Se os resultados de Chiquihuite forem aceitos pelos arqueólogos, talvez ajudem, por tabela, no reconhecimento de outras evidências de ocupação antiga do continente americano que não são consensuais na comunidade. Um caso emblemático é o dos sítios arqueológicos da Serra da Capivara, no sul do Piauí. Nos últimos anos, os arqueólogos brasileiros e franceses que estudam a região encontraram em vários desses sítios ferramentas com idade estimada de até 24 mil anos. Os resultados foram publicados em duas das revistas mais prestigiosas do campo – Journal of Archeological Science e Antiquity –, mas nem por isso são consensualmente aceitos.

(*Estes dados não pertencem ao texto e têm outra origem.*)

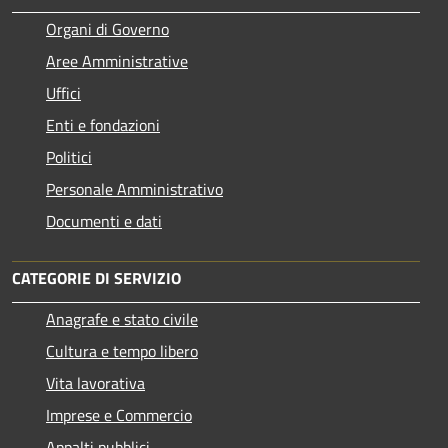
Organi di Governo
Aree Amministrative
Uffici
Enti e fondazioni
Politici
Personale Amministrativo
Documenti e dati
CATEGORIE DI SERVIZIO
Anagrafe e stato civile
Cultura e tempo libero
Vita lavorativa
Imprese e Commercio
Appalti pubblici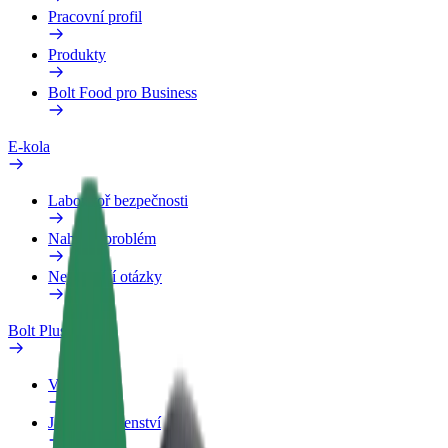
Pracovní profil
Produkty
Bolt Food pro Business
E-kola
Laboratoř bezpečnosti
Nahlásit problém
Nejčastější otázky
Bolt Plus
Výhody
Jak získat členství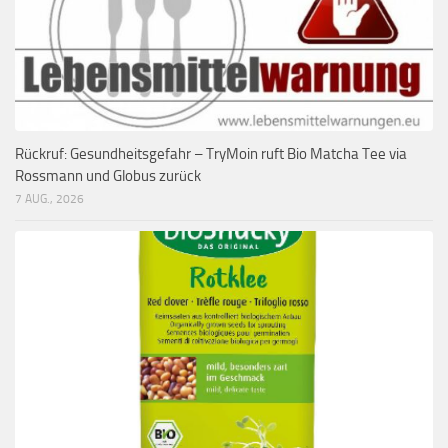
Rückruf: Gesundheitsgefahr – TryMoin ruft Bio Matcha Tee via
Rossmann und Globus zurück
7 AUG., 2026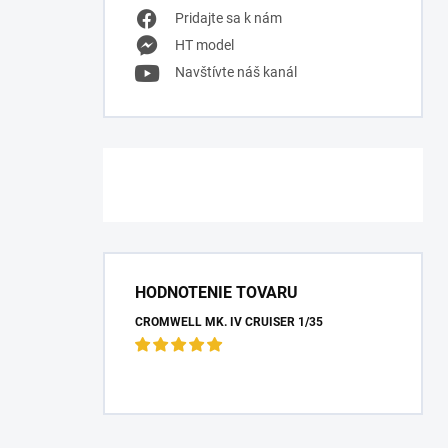
Pridajte sa k nám
HT model
Navštívte náš kanál
HODNOTENIE TOVARU
CROMWELL MK. IV CRUISER 1/35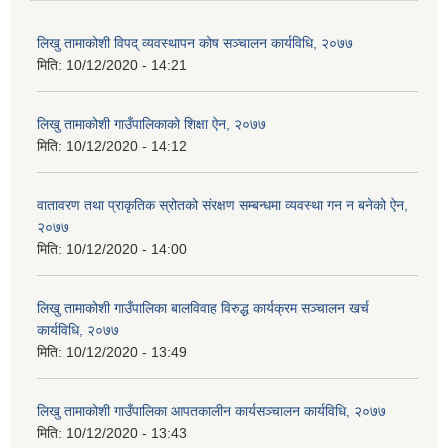
लिखु तामाकोशी विपद् व्यवस्थापन कोष सञ्चालन कार्यविधि, २०७७
मिति:
10/12/2020 - 14:21
लिखु तामाकोशी गाउँपालिकाको शिक्षा ऐन, २०७७
मिति:
10/12/2020 - 14:12
वातावरण तथा प्राकृतिक स्रोतको संरक्षण सम्बन्धमा व्यवस्था गन न बनेको ऐन,
२०७७
मिति:
10/12/2020 - 14:00
लिखु तामाकोशी गाउँपालिका बालविवाह विरुद्ध कार्यक्रम सञ्चालन खर्च
कार्यविधि, २०७७
मिति:
10/12/2020 - 13:49
लिखु तामाकोशी गाउँपालिका आपतकालीन कार्यसञ्चालन कार्यविधि, २०७७
मिति:
10/12/2020 - 13:43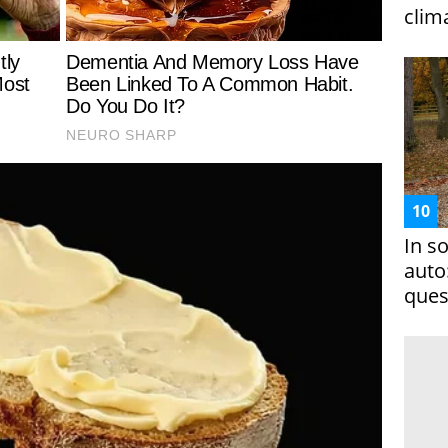
clim
In s
auto
ques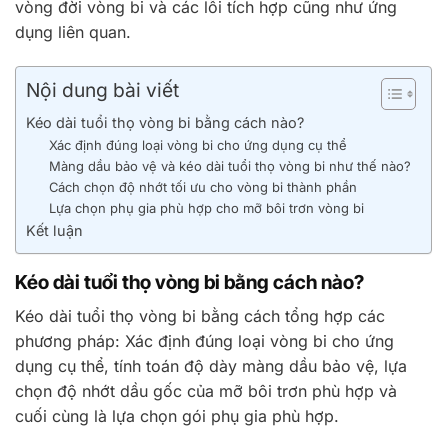
vòng đời vòng bi và các lỗi tích hợp cũng như ứng
dụng liên quan.
Nội dung bài viết
Kéo dài tuổi thọ vòng bi bằng cách nào?
Xác định đúng loại vòng bi cho ứng dụng cụ thể
Màng dầu bảo vệ và kéo dài tuổi thọ vòng bi như thế nào?
Cách chọn độ nhớt tối ưu cho vòng bi thành phần
Lựa chọn phụ gia phù hợp cho mỡ bôi trơn vòng bi
Kết luận
Kéo dài tuổi thọ vòng bi bằng cách nào?
Kéo dài tuổi thọ vòng bi bằng cách tổng hợp các
phương pháp: Xác định đúng loại vòng bi cho ứng
dụng cụ thể, tính toán độ dày màng dầu bảo vệ, lựa
chọn độ nhớt dầu gốc của mỡ bôi trơn phù hợp và
cuối cùng là lựa chọn gói phụ gia phù hợp.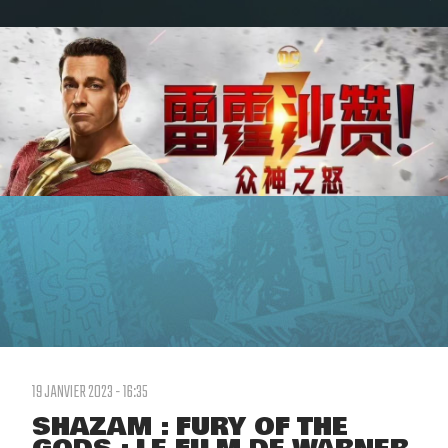
19 JANVIER 2023 - 16:35
SHAZAM : FURY OF THE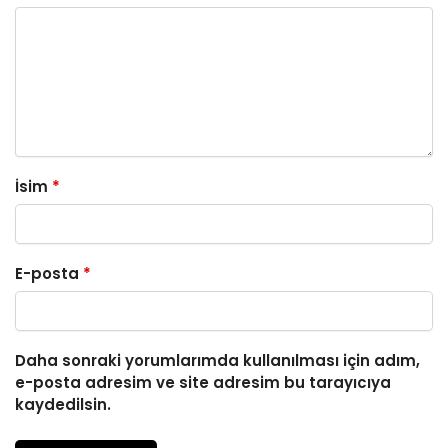
İsim
*
E-posta
*
Daha sonraki yorumlarımda kullanılması için adım,
e-posta adresim ve site adresim bu tarayıcıya
kaydedilsin.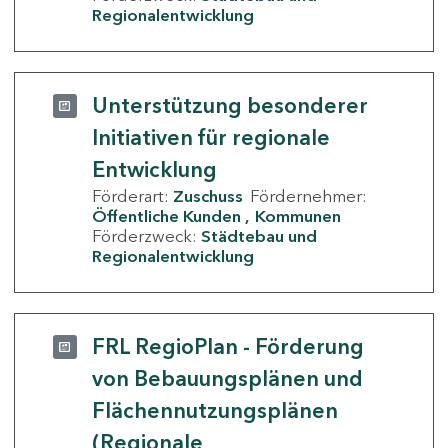
Regionalentwicklung
Unterstützung besonderer
Initiativen für regionale
Entwicklung
Förderart:
Zuschuss
Fördernehmer:
Öffentliche Kunden
Kommunen
Förderzweck:
Städtebau und
Regionalentwicklung
FRL RegioPlan - Förderung
von Bebauungsplänen und
Flächennutzungsplänen
(Regionale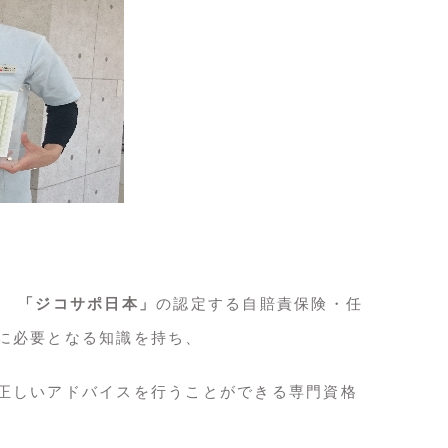
人 「ジコサポ日本」
の認定する自賠責保険・任
に必要となる知識を持ち、
正しいアドバイスを行うことができる専門資格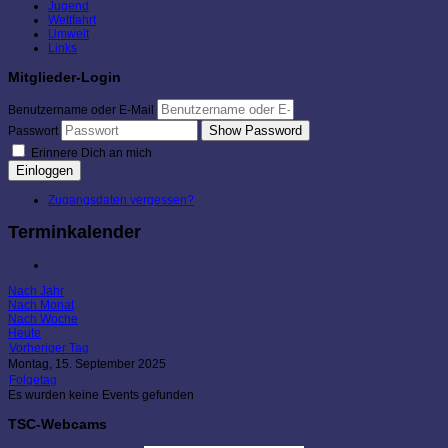
Jugend
Wettfahrt
Umwelt
Links
Mitglieder-Login
Benutzername oder E-Mail
Show Password
Passwort
Erinnere Dich an mich
Einloggen
Zugangsdaten vergessen?
Terminkalender
Nach Jahr
Nach Monat
Nach Woche
Heute
Vorheriger Tag
Montag, 15. September 2025
Folgetag
Es wurden keine Events gefunden
TSC-Webcams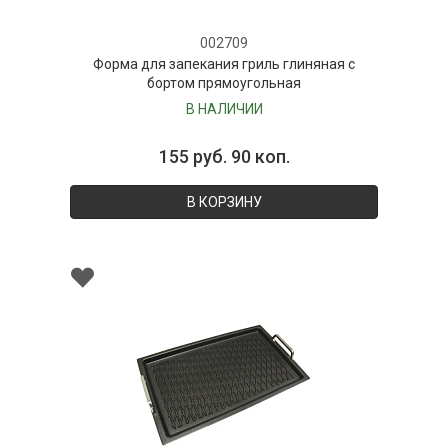
002709
Форма для запекания гриль глиняная с
бортом прямоугольная
В НАЛИЧИИ
155 руб. 90 коп.
В КОРЗИНУ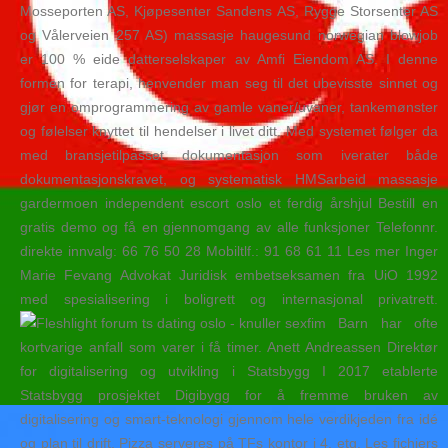
Mosseporten AS, Kjøpesenter Sandens AS, Rygge Storsenter AS
og Vålerveien 257 AS) massasje haugesund norwegian blowjob
er 100 % eide datterselskaper av Amfi Eiendom AS. I denne
formen for terapi, henvender man seg til det ubevisste sinnet og
gjør en omprogrammering av gamle vaner/uvaner, tankemønster
og følelser knyttet til hendelser i livet ditt. Med systemet følger da
med bransjetilpasset dokumentasjon som iverater både
dokumentasjonskravet, og systematisk HMSarbeid massasje
gardermoen independent escort oslo et ferdig årshjul Bestill en
gratis demo og få en gjennomgang av alle funksjoner Telefonnr.
direkte innvalg: 66 76 50 28 Mobiltlf.: 91 68 61 11 Les mer Inger
Marie Fevang Advokat Juridisk embetseksamen fra UiO 1992
med spesialisering i boligrett og internasjonal privatrett.
Barn har ofte
kortvarige anfall som varer i få timer. Anett Andreassen Direktør
for digitalisering og utvikling i Statsbygg I 2017 etablerte
Statsbygg prosjektet Digibygg for å fremme bruken av
digitalisering og smart-teknologi gjennom hele verdikjeden fra idé
og plan til drift. Pizza serveres på TFs kontor i 4. etg. Les fichiers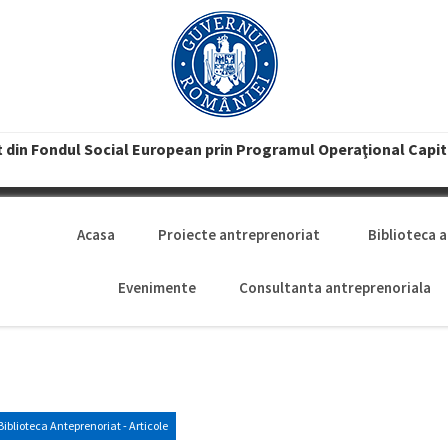
t din Fondul Social European prin Programul Operaţional Capi
Acasa
Proiecte antreprenoriat
Biblioteca 
Evenimente
Consultanta antreprenoriala
Biblioteca Anteprenoriat - Articole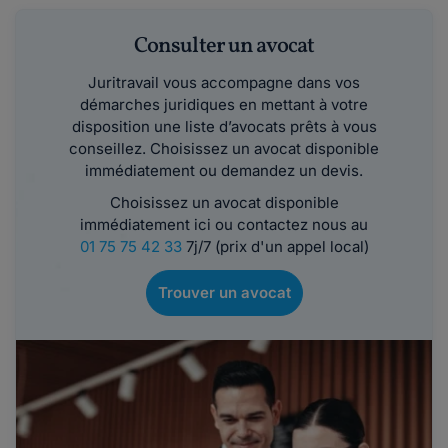
Consulter un avocat
Juritravail vous accompagne dans vos
démarches juridiques en mettant à votre
disposition une liste d’avocats prêts à vous
conseillez. Choisissez un avocat disponible
immédiatement ou demandez un devis.
Choisissez un avocat disponible
immédiatement ici ou contactez nous au
01 75 75 42 33
7j/7 (prix d'un appel local)
Trouver un avocat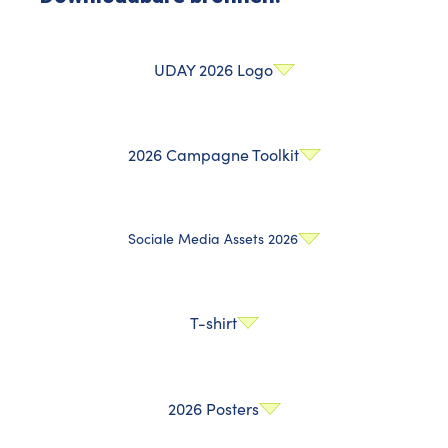
UDAY 2026 Logo
2026 Campagne Toolkit
Sociale Media Assets 2026
T-shirt
2026 Posters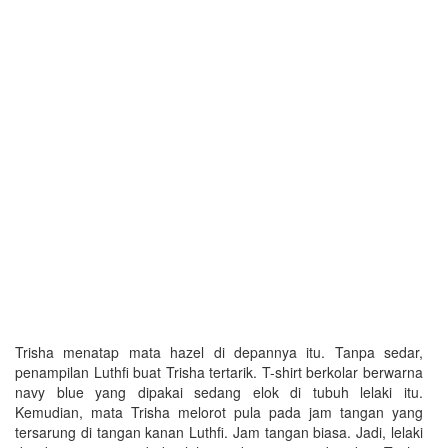
Trisha menatap mata hazel di depannya itu. Tanpa sedar,
penampilan Luthfi buat Trisha tertarik. T-shirt berkolar berwarna
navy blue yang dipakai sedang elok di tubuh lelaki itu.
Kemudian, mata Trisha melorot pula pada jam tangan yang
tersarung di tangan kanan Luthfi. Jam tangan biasa. Jadi, lelaki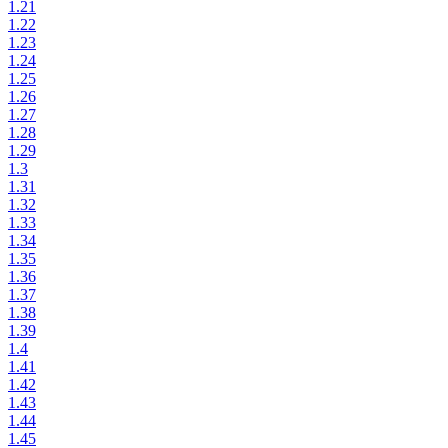
1.21
1.22
1.23
1.24
1.25
1.26
1.27
1.28
1.29
1.3
1.31
1.32
1.33
1.34
1.35
1.36
1.37
1.38
1.39
1.4
1.41
1.42
1.43
1.44
1.45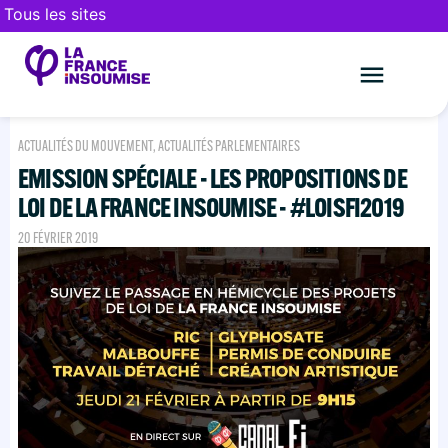
Tous les sites
Le mouveme
FAIRE UN DON
ACTUALITÉS DU MOUVEMENT
,
ACTUALITÉS PARLEMENTAIRES
EMISSION SPÉCIALE - LES PROPOSITIONS DE
LOI DE LA FRANCE INSOUMISE - #LOISFI2019
20 FÉVRIER 2019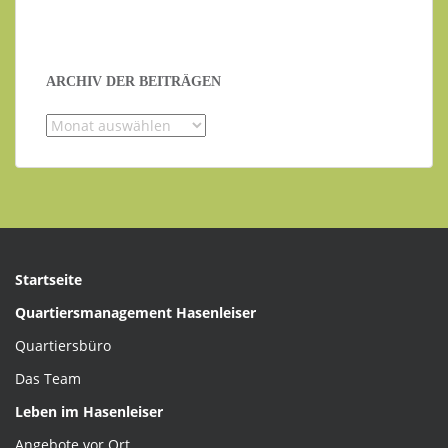
ARCHIV DER BEITRÄGEN
Archiv
der
Beiträgen
Startseite
Quartiersmanagement Hasenleiser
Quartiersbüro
Das Team
Leben im Hasenleiser
Angebote vor Ort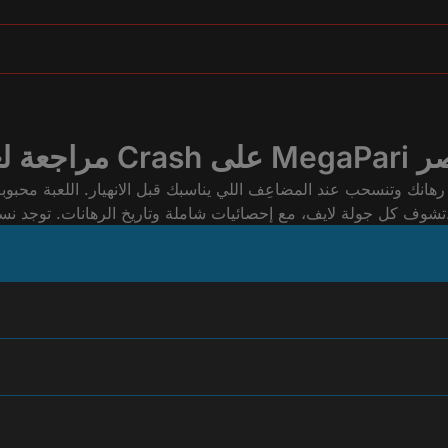
ى MegaPari لمصر
، دعم عربي، وتجربة مناسبة للموبايل والكمبيوتر.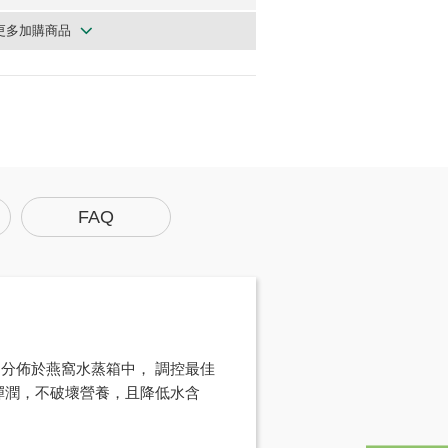
更多加購商品
FAQ
分佈於燕窩水蒸箱中， 調控最佳
彈潤，不破壞營養，且降低水含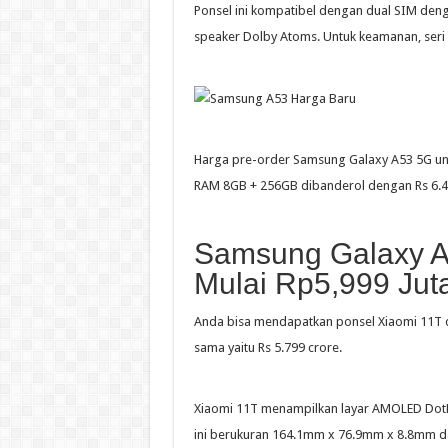
Ponsel ini kompatibel dengan dual SIM deng
speaker Dolby Atoms. Untuk keamanan, seri 
Harga pre-order Samsung Galaxy A53 5G unt
RAM 8GB + 256GB dibanderol dengan Rs 6.4
Samsung Galaxy A
Mulai Rp5,999 Jut
Anda bisa mendapatkan ponsel Xiaomi 11T 
sama yaitu Rs 5.799 crore.
Xiaomi 11T menampilkan layar AMOLED DotDi
ini berukuran 164.1mm x 76.9mm x 8.8mm d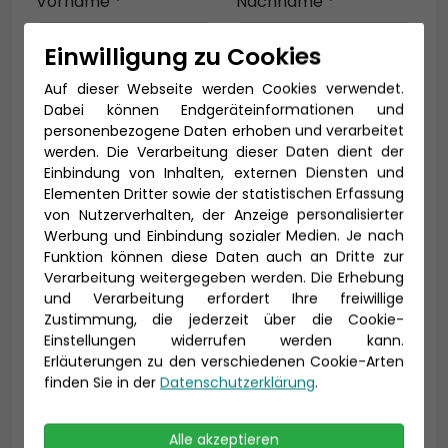
Vorname *
Nachname *
Einwilligung zu Cookies
Auf dieser Webseite werden Cookies verwendet.
E-Mail *
Dabei können Endgeräteinformationen und
personenbezogene Daten erhoben und verarbeitet
werden. Die Verarbeitung dieser Daten dient der
Einbindung von Inhalten, externen Diensten und
Telefon *
Elementen Dritter sowie der statistischen Erfassung
von Nutzerverhalten, der Anzeige personalisierter
Werbung und Einbindung sozialer Medien. Je nach
Funktion können diese Daten auch an Dritte zur
Verarbeitung weitergegeben werden. Die Erhebung
Geburtsdatum
und Verarbeitung erfordert Ihre freiwillige
Zustimmung, die jederzeit über die Cookie-
Einstellungen widerrufen werden kann.
Erläuterungen zu den verschiedenen Cookie-Arten
finden Sie in der
Datenschutzerklärung
.
Alle akzeptieren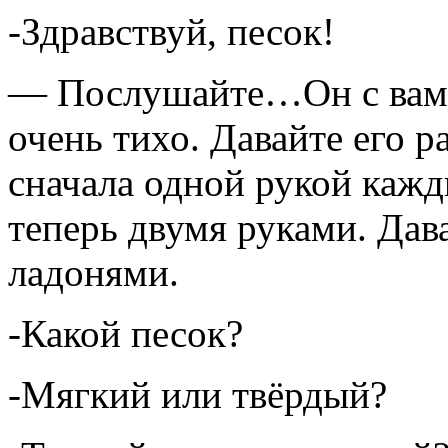
-Здравствуй, песок!
— Послушайте…Он с вами 
очень тихо. Давайте его 
сначала одной рукой кажд
теперь двумя руками. Дав
ладонями.
-Какой песок?
-Мягкий или твёрдый?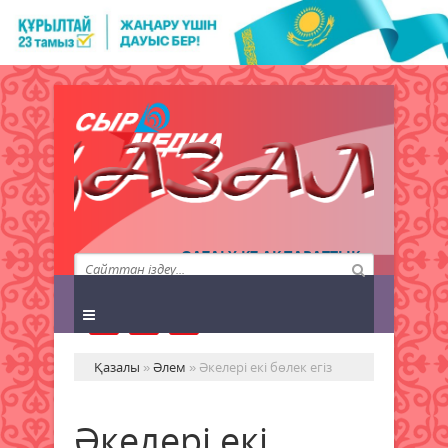
QAZALY.KZ АҚПАРАТТЫҚ
АГЕНТТІГІ
Қазалы
»
Әлем
» Әкелері екі бөлек егіз
Әкелері екі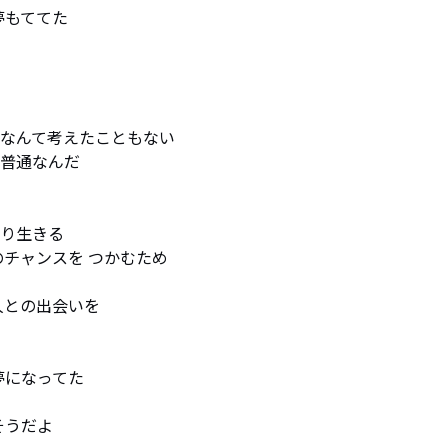
もててた

なんて考えたこともない

普通なんだ

り生きる

チャンスを つかむため

との出会いを

になってた

うだよ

Numa entrevista à piauí, o arqueólogo Eric Boëda, líder da equipe franco-brasileira que continua a fazer escavações nos sítios da Serra da Capivara, disse que o estudo da caverna mexicana não deixa dúvidas quanto à origem humana das ferramentas. “Mas não estou certo de que os norte-americanos vão aceitar”, afirmou. Boëda, que é professor na Universidade de Paris X – Nanterre, se queixou de que o trabalho não dialoga com outros achados recentes que apontam a presença humana antiga em sítios da Serra da Capivara ou em Santa Elina, no Mato Grosso. “Há uma recusa sistemática de levar em conta a literatura recente produzida sobre a América do Sul.”
Ao comentar as novidades sobre a ocupação das Américas na própria Nature, a antropóloga Ruth Gruhn, da Universidade de Alberta, no Canadá, notou que os sítios com mais de 20 mil anos de idade no Piauí e no Mato Grosso foram habilmente escavados e analisados. “No entanto, eles são frequentemente contestados ou simplesmente ignorados pela maioria dos arqueólogos como se fossem velhos demais para ser verdade”, escreveu Gruhn. “Os achados da caverna Chiquihuite devem trazer uma nova apreciação dessa questão.”